Vaccino a domicilio, ieri le prime 40 iniezioni nel capoluogo

Vaccinazioni

La vaccinazione a domicilio è partita. Ieri mattina, in città, i primi quaranta ultraottantenni inseriti negli appositi elenchi, sono stati vaccinati nelle proprie case. La macchina organizzativa ha funzionato senza alcun intoppo. Alle 8.35 di ieri i vaccini erano già pronti e i 4 medici impegnati, con l’assistenza logistica del Comune e della Protezione civile, oltre che di Asst Lariana, sono partiti per raggiungere le abitazioni dei pazienti.


Tra i medici impegnati anche Gianluigi Spata, presidente dell’Ordine dei medici di Como e della Federazione lombarda degli Ordini dei medici chirurghi e degli odontoiatri, contattato ieri poco prima delle ore 13. «Ho appena concluso l’ultima inoculazione. Tutto ha funzionato al meglio – ha detto Spata – L’organizzazione è stata efficiente, tutti hanno fatto la propria parte e i primi 40 pazienti li abbiamo immunizzati. Adesso procederemo così anche nei prossimi giorni e per l’inizio di maggio dovremmo aver chiuso questa fase. E poi si dovrà partire a pieno ritmo negli hub con la campagna di massa». Complessivamente sono un migliaio i residenti a Como già inseriti negli elenchi per la somministrazione a domicilio che è prevista per over 80 fragili e allettati e anche per persone di età inferiore con gravi disabilità. Praticamente a disposizione tutti i camici bianchi della città, una quarantina. E gli stessi medici saranno a disposizione anche per le somministrazioni di massa all’interno degli hub. Nel complesso sull’area di competenza dell’Ats Insubria – quindi Como (Alto Lago escluso) e Varese – in questo momento dei 12mila assistiti individuati per la vaccinazione domiciliare, più di un terzo risulta già vaccinato.

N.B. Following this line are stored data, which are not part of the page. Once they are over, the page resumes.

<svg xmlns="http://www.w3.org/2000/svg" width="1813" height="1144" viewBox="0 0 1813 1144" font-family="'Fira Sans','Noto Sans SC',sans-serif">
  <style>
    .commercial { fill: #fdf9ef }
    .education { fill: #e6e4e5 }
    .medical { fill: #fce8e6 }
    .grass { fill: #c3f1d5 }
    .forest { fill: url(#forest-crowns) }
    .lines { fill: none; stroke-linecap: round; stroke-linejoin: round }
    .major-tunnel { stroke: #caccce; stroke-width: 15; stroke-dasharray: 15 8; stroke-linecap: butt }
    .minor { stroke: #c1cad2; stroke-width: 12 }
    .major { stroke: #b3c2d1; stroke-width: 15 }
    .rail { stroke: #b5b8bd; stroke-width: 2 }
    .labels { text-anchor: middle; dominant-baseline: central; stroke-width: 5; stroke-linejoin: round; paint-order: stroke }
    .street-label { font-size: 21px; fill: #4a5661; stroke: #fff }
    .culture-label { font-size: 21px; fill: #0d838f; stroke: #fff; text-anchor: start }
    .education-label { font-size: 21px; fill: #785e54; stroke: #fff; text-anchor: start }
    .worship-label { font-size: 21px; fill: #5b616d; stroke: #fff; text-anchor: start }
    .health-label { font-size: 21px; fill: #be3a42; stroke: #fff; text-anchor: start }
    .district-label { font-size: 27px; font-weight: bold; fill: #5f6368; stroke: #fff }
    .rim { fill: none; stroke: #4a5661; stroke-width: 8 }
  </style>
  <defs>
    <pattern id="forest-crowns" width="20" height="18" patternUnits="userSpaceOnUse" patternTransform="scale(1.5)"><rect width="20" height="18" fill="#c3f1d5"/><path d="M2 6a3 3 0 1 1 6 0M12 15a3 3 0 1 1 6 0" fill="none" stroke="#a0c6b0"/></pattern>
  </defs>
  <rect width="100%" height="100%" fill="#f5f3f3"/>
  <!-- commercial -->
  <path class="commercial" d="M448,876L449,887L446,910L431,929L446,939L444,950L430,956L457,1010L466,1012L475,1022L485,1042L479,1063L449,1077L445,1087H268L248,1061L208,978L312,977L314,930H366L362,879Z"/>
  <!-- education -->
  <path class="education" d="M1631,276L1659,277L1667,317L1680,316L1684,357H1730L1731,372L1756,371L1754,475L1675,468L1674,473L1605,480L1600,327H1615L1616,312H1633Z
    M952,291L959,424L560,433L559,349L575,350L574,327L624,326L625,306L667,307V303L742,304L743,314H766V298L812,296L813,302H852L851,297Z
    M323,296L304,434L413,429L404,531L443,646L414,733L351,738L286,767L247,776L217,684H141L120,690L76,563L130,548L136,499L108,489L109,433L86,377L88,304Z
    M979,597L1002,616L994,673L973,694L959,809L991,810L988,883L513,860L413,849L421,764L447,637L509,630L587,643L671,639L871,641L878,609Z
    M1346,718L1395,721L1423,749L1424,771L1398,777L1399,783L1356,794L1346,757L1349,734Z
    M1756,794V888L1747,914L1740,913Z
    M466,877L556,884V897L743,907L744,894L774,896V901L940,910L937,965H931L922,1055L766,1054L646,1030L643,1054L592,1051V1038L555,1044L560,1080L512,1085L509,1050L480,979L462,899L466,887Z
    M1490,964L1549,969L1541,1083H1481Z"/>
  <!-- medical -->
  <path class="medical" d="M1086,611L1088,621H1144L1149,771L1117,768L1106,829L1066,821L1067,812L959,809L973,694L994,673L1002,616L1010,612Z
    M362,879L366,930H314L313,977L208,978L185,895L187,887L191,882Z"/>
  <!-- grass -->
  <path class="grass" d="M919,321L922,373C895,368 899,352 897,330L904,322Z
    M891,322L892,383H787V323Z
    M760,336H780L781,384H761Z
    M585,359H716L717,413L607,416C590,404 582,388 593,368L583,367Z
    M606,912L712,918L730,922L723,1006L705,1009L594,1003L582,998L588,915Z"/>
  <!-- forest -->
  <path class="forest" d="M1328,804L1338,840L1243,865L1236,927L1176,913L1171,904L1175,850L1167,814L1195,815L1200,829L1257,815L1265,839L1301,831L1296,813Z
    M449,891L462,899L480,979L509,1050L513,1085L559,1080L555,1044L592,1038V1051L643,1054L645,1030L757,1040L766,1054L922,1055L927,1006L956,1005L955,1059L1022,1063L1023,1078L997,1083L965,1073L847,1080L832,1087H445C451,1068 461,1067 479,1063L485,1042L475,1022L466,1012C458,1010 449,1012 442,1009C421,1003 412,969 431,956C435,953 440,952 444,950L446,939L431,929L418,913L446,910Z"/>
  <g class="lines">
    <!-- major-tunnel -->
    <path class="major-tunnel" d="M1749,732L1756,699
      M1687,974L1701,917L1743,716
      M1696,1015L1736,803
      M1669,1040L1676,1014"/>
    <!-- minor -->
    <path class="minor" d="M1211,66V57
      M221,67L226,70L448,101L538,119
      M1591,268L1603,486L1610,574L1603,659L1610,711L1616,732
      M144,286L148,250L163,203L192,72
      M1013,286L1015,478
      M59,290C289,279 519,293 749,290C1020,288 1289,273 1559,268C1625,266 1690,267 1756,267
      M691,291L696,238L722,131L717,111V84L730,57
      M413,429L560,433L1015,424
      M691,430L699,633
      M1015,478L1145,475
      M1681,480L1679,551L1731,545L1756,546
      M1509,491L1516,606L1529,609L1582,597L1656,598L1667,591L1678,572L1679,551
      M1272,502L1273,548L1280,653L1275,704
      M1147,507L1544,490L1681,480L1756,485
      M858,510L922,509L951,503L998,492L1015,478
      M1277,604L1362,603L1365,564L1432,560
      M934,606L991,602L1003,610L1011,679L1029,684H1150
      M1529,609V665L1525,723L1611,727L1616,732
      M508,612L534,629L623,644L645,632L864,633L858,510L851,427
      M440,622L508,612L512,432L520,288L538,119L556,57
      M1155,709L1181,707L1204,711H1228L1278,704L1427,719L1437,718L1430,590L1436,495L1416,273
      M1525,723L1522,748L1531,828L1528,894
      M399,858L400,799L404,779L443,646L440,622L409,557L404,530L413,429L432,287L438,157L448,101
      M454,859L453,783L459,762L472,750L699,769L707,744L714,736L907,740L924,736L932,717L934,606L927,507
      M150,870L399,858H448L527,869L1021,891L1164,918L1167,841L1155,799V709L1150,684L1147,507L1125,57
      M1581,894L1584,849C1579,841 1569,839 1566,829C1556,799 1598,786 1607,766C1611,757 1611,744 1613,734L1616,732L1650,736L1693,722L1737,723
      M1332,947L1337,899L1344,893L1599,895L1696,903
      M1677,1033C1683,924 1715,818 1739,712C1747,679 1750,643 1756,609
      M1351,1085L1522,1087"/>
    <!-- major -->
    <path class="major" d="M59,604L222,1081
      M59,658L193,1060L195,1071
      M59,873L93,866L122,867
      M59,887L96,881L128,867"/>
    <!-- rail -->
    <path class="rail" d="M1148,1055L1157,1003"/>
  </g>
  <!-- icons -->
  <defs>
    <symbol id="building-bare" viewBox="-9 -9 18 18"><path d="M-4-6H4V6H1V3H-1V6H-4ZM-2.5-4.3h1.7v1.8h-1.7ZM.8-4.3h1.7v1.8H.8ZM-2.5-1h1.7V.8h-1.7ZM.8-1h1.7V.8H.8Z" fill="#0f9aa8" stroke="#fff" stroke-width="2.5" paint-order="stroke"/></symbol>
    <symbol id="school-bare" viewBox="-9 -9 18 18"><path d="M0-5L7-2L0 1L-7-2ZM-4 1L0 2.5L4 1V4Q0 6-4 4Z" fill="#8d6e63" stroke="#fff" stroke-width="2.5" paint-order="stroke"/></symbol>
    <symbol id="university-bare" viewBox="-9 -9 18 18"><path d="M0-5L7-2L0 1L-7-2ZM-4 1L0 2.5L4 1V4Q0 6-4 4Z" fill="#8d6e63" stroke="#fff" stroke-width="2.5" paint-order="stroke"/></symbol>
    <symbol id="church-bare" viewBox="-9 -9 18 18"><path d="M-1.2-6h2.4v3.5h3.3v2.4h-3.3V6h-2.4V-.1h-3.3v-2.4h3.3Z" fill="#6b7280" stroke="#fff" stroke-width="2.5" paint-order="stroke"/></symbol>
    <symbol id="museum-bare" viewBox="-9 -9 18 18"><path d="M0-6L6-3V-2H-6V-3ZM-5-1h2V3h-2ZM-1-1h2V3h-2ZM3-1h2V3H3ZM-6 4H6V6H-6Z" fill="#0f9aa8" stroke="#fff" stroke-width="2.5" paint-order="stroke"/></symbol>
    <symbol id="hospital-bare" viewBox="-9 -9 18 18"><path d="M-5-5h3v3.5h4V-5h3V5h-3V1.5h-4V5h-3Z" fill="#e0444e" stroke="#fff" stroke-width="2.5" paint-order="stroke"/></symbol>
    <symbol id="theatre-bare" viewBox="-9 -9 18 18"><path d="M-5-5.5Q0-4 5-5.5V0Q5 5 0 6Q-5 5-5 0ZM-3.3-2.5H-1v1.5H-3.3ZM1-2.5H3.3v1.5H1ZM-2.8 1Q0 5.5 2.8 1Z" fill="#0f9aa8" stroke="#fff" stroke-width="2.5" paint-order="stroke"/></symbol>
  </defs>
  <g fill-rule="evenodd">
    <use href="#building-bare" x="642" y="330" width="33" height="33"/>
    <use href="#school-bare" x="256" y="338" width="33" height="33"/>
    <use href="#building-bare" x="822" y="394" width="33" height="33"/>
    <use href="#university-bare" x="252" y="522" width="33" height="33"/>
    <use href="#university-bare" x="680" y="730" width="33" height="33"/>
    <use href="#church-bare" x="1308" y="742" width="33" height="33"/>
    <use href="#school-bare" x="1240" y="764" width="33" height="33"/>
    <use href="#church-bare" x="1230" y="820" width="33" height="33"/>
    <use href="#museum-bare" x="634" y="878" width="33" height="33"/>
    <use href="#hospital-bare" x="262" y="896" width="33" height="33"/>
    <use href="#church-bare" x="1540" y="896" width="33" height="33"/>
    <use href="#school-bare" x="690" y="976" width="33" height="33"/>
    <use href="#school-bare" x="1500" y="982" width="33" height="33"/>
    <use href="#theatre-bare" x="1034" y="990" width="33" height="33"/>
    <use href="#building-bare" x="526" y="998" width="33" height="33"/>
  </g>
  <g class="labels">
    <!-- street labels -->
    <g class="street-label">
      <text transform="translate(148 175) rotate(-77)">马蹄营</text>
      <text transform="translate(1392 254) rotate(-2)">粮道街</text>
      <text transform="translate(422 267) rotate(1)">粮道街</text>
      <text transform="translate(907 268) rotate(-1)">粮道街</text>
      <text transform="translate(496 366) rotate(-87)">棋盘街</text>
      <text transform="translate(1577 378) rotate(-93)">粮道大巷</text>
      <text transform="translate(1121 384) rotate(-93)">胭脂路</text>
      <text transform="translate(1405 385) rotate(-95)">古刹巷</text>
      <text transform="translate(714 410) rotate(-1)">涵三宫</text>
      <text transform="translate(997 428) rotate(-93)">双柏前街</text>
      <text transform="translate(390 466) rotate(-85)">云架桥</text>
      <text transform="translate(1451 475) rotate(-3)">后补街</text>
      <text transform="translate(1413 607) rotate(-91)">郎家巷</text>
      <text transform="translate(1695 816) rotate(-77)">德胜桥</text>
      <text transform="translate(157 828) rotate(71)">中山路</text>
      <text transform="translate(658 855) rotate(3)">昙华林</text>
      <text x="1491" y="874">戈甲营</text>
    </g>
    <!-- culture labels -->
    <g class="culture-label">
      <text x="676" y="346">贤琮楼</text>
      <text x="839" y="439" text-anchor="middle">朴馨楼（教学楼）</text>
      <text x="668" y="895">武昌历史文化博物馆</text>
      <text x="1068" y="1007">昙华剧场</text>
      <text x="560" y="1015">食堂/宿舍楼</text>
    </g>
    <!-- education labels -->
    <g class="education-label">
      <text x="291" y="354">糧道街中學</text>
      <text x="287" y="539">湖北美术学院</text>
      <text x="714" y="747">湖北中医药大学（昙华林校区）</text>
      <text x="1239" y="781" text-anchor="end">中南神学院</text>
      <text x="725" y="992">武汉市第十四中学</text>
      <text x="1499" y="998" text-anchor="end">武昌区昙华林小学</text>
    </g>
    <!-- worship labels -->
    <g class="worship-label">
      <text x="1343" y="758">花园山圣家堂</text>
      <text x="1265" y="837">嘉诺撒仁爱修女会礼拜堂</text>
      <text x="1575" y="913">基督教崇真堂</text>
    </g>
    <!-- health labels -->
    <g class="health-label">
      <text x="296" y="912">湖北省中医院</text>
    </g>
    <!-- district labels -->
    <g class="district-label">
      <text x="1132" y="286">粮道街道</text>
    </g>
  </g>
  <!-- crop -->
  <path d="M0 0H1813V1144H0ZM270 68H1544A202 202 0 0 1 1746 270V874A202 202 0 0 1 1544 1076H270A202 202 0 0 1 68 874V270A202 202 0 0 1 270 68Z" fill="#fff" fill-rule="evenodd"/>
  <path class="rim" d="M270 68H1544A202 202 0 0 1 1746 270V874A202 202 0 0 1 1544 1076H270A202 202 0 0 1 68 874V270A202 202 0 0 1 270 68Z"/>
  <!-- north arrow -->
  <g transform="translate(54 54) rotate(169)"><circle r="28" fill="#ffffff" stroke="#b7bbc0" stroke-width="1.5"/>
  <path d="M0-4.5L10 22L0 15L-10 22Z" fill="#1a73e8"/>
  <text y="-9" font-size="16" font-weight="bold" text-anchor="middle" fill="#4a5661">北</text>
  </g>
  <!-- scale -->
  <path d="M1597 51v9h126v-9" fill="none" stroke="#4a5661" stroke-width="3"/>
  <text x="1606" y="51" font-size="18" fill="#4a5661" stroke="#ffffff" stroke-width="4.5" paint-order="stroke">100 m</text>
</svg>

L’obiettivo, ribadito ancora una volta, è di immunizzare tutti i pazienti al massimo in concomitanza con l’avvio della campagna di massa, ovvero il 12 aprile. «Massimo l’impegno anche da parte di Asst Lariana, che alle 8.15 ci ha fatto avere le dosi. Ottimo il lavoro poi degli infermieri e dei volontari di Protezione civile. Avanti così», chiude Spata. Presente ieri mattina alle fasi organizzative anche l’assessore alla Protezione Civile di Palazzo Cernezzi, Elena Negretti. «Tutti, dal personale sanitario, ai ragazzi della Protezione civile che continuo a ringraziare per l’impegno, ai medici e agli infermieri hanno lavorato in squadra. Ognuno aveva un compito. Da quello operativo di far parcheggiare l’auto del medico senza perdere tempo nella ricerca di un posto a quello dei sanitari pronti e rapidi nell’esecuzione dell’iniezione. Il sistema funziona e già nelle prossime ore verrà definito nel dettaglio il calendario per i prossimi giorni, che porteranno a una media di 20 somministrazioni al giorno per ogni medico coinvolto», spiega l’assessore Negretti.

Distretto canturino
Dallo scorso sabato fino a ieri sono state vaccinate a domicilio circa 350 persone di cui 150 proprio nella Città del Mobile. «Siamo andati anche oltre le iniziali previsioni», ha detto Antonio Iofrida, responsabile per l’Ats Insubria dei medici di medicina generale del Canturino. Distretto che conta 7 comuni. Oltre a Cantù, partita con le somministrazioni a domicilio mercoledì 31 marzo, avviate in questi giorni le iniezioni anche a Cucciago, Carimate, Brenna che si sono sommati a Figino Serenza, Novedrate e Capiago Intimiano, già partiti con la vaccinazione domiciliare proprio nella giornata di sabato scorso. Buona anche l’adesione dei medici di base: «ormai tutti i colleghi hanno dato la loro adesione, qualcuno non è ancora partito ma soltanto per motivi organizzativi», ha aggiunto Iofrida. La prossima settimana si riparte giovedì e si sta valutando anche di vaccinare di domenica.